:: Extracted entries
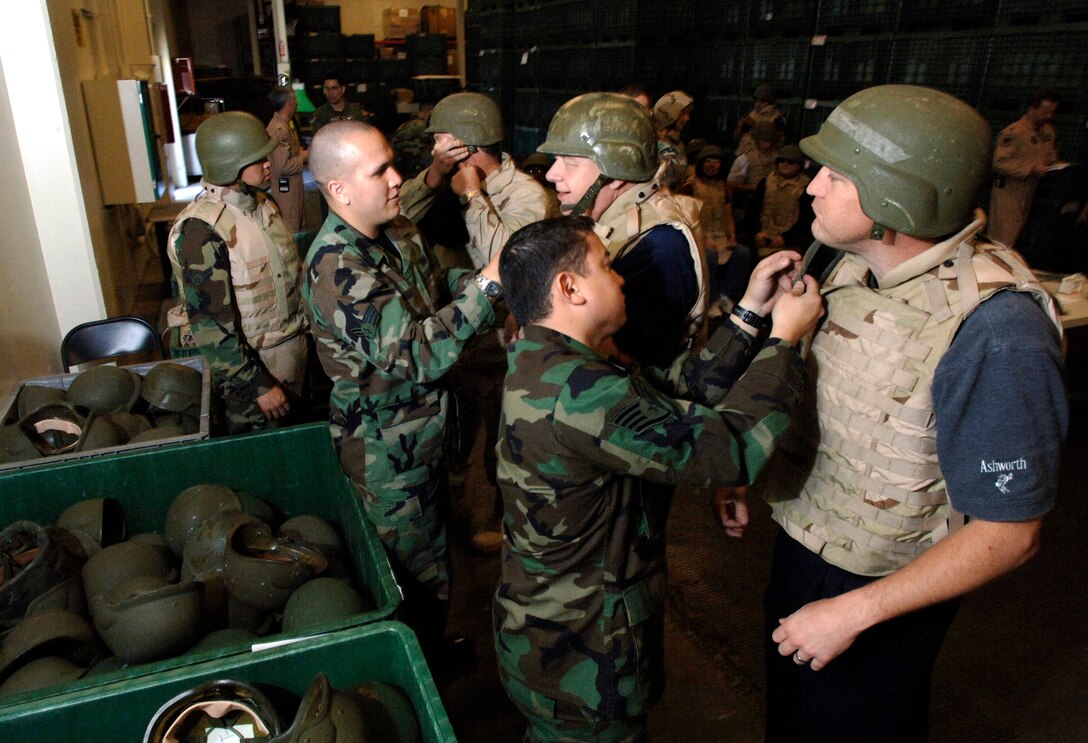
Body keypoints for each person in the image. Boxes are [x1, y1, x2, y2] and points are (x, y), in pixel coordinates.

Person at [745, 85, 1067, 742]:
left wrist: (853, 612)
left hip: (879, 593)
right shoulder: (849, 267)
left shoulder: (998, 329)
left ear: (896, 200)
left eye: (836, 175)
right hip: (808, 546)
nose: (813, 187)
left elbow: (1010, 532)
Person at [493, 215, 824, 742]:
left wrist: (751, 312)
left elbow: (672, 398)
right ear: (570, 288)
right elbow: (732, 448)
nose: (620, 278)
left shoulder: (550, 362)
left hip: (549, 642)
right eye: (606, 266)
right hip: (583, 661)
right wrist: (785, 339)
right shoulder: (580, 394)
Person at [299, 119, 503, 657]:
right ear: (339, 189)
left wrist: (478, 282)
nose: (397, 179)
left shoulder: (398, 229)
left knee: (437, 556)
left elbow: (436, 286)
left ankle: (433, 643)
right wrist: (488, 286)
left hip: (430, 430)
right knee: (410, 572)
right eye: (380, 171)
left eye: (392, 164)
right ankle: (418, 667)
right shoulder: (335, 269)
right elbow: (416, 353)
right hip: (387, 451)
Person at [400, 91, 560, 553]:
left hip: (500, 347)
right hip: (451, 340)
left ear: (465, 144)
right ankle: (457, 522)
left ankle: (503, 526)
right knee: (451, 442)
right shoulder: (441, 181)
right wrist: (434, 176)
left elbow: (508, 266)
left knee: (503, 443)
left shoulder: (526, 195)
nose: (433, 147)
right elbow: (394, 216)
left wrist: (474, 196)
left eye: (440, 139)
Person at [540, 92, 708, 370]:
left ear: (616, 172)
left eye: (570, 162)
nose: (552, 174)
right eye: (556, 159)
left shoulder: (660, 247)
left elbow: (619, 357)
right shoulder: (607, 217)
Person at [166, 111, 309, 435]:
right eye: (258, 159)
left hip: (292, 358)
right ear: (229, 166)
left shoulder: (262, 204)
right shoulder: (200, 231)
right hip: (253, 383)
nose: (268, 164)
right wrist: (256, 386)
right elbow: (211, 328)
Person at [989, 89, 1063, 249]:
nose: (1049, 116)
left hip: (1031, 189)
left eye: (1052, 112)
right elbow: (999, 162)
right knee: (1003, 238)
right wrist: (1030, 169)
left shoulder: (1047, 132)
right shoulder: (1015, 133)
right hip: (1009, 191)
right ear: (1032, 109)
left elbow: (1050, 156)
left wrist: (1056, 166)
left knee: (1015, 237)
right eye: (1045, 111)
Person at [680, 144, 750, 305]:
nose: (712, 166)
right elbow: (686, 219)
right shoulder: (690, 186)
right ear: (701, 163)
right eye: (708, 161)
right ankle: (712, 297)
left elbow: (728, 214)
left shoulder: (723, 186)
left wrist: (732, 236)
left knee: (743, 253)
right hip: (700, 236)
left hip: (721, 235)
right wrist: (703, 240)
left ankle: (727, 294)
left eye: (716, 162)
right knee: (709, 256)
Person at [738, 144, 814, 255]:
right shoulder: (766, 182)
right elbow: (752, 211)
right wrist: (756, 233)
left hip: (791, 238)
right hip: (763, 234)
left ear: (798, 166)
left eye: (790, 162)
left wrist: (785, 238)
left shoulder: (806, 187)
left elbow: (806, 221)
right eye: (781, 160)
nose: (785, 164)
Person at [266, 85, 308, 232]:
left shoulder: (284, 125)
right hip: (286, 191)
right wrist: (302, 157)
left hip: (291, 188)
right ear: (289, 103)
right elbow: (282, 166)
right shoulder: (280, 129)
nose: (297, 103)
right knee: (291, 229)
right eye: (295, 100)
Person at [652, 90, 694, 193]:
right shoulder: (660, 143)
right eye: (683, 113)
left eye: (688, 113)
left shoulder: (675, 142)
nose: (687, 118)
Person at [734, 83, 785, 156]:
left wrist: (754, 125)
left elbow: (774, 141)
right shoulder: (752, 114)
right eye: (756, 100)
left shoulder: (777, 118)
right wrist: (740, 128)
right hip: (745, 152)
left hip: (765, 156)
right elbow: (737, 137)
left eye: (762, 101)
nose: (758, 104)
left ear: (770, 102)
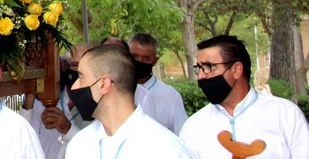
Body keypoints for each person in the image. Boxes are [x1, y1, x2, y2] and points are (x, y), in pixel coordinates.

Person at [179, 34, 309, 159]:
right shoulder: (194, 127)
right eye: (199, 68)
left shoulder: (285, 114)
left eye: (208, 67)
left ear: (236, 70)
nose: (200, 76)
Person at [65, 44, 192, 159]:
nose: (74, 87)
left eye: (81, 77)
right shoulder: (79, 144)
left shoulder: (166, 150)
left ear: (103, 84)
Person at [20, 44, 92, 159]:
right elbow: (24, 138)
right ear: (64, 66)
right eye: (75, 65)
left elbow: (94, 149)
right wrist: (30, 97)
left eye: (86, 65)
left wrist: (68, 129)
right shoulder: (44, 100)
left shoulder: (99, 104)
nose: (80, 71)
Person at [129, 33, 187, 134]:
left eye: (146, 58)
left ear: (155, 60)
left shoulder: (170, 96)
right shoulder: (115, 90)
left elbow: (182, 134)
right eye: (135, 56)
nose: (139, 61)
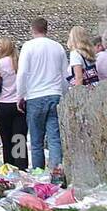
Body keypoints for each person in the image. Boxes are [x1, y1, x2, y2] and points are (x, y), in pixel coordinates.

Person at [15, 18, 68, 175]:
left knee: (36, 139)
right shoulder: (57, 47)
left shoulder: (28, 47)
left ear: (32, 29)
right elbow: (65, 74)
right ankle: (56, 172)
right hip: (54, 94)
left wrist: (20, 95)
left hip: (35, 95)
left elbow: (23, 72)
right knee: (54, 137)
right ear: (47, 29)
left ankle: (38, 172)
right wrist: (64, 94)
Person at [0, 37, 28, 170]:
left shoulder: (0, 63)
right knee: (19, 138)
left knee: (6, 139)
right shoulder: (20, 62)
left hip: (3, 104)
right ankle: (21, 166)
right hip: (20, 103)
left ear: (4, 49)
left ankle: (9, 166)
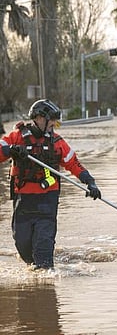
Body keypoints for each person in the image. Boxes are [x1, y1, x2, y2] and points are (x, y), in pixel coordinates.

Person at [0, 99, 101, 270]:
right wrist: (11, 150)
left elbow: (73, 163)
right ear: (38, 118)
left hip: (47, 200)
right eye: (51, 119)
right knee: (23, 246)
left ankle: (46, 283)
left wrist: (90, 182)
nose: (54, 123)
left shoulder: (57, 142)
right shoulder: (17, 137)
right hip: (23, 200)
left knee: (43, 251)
::::
:: Extracted entries
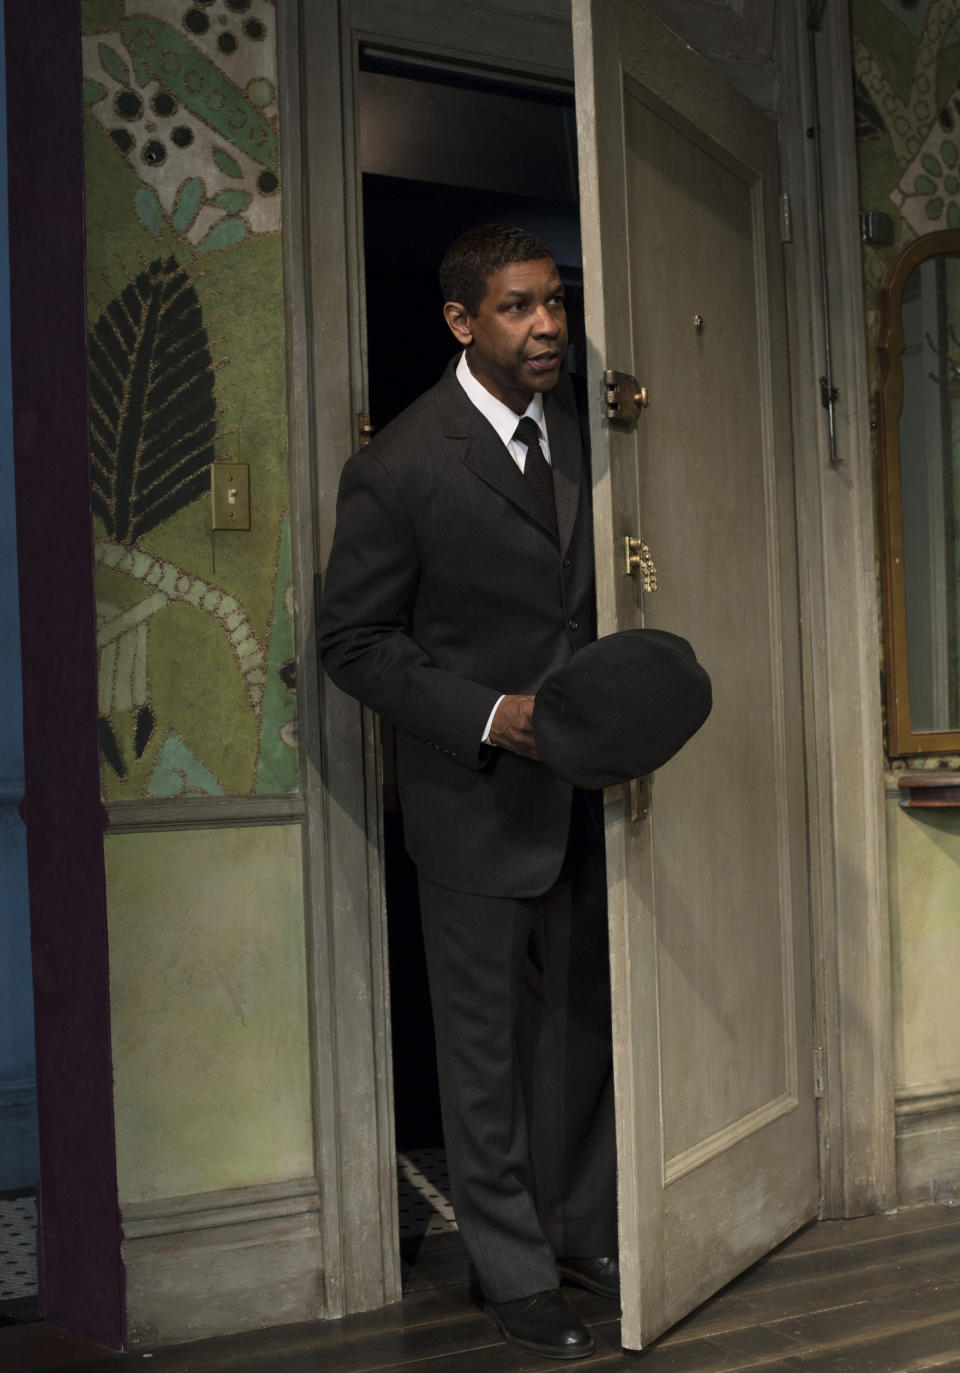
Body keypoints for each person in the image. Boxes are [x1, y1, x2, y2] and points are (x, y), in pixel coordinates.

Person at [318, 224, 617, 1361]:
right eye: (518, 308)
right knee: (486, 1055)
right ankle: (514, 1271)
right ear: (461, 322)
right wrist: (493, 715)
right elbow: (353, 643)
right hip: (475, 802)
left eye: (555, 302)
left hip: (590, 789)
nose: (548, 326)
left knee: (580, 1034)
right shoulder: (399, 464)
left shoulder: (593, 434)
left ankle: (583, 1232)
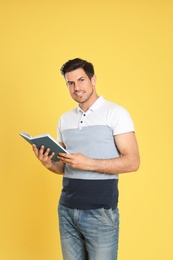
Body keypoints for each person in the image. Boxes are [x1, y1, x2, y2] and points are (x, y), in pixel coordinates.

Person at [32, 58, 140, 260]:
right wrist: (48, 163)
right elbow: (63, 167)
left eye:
::::
:: Extracted entries
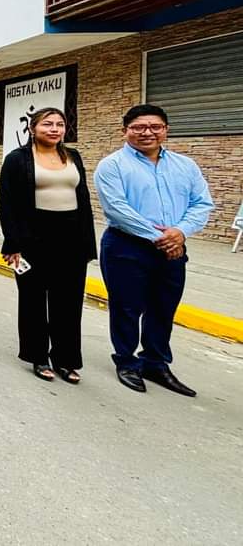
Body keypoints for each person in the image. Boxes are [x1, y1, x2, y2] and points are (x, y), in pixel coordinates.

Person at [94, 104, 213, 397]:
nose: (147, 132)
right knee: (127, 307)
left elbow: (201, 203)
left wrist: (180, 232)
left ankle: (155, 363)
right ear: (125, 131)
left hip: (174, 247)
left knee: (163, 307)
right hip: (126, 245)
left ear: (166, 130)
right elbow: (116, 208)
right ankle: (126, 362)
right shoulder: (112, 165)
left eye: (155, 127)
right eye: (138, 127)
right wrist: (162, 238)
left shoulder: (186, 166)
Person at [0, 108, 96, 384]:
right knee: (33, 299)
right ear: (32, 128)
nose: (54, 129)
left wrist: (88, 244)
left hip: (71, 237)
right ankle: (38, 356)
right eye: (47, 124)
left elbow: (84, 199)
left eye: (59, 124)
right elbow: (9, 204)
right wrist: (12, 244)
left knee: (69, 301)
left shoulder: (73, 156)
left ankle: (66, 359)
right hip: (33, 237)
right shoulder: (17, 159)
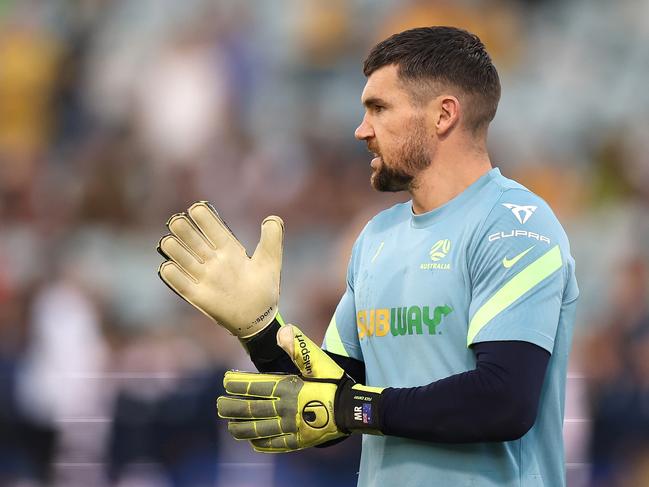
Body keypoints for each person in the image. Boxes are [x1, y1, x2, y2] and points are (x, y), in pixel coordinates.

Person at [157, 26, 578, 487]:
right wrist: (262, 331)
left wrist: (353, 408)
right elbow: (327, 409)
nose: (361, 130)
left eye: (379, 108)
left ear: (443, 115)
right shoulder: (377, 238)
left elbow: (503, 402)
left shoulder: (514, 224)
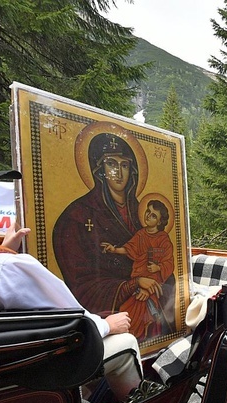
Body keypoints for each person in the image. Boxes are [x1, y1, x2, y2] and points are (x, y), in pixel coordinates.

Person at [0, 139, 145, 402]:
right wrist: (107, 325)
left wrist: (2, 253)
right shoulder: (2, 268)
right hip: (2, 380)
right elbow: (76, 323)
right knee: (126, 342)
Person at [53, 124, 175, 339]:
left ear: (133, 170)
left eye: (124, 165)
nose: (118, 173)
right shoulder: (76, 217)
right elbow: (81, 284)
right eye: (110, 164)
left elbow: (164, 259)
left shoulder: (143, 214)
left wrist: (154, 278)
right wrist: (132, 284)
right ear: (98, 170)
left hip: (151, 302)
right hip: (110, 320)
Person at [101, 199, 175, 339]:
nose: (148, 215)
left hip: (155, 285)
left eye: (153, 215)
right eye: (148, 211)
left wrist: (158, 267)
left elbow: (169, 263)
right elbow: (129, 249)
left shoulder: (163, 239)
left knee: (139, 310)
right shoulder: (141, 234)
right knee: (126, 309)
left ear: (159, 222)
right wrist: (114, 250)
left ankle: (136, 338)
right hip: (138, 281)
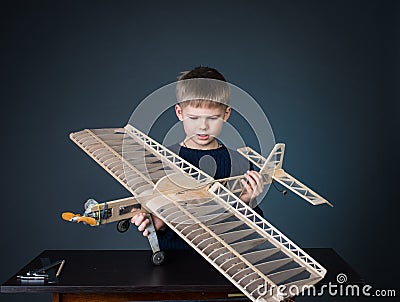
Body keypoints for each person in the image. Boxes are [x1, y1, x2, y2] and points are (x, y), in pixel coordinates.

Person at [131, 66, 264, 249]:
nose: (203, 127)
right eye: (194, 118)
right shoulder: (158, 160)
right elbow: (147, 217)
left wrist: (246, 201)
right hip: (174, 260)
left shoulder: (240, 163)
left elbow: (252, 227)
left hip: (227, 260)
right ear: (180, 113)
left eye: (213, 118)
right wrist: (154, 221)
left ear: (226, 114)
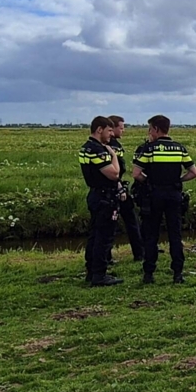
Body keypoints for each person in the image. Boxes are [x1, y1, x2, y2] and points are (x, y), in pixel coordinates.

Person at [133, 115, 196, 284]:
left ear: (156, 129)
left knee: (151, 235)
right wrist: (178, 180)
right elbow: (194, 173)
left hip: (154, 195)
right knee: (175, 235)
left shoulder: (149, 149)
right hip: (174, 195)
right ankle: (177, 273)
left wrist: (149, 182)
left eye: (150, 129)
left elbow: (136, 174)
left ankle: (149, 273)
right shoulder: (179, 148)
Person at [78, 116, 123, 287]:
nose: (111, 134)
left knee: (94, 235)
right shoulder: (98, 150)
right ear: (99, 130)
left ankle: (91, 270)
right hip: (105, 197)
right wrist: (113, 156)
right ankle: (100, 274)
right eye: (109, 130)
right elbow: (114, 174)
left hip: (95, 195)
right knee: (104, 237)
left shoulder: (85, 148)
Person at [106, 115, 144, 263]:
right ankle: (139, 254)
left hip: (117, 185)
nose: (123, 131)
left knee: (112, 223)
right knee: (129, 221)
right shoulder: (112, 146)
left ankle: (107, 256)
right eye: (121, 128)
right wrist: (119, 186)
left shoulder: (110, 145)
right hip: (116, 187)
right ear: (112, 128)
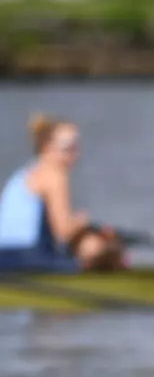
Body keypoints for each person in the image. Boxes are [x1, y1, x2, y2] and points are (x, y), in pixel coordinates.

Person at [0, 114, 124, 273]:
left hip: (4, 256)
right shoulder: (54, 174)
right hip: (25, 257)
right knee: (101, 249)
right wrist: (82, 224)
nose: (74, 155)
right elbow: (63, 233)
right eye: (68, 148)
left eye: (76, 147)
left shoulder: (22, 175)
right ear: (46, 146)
::::
Task » Please give back, exactly as it stands above, the stretch from the line with "left hip: (500, 347)" through the line with "left shoulder: (526, 195)", and no line outside it.

Response below »
left hip: (500, 347)
right hip: (451, 340)
left ear: (465, 144)
right ankle: (457, 522)
left ankle: (503, 526)
right knee: (451, 442)
right shoulder: (441, 181)
right wrist: (434, 176)
left elbow: (508, 266)
left knee: (503, 443)
left shoulder: (526, 195)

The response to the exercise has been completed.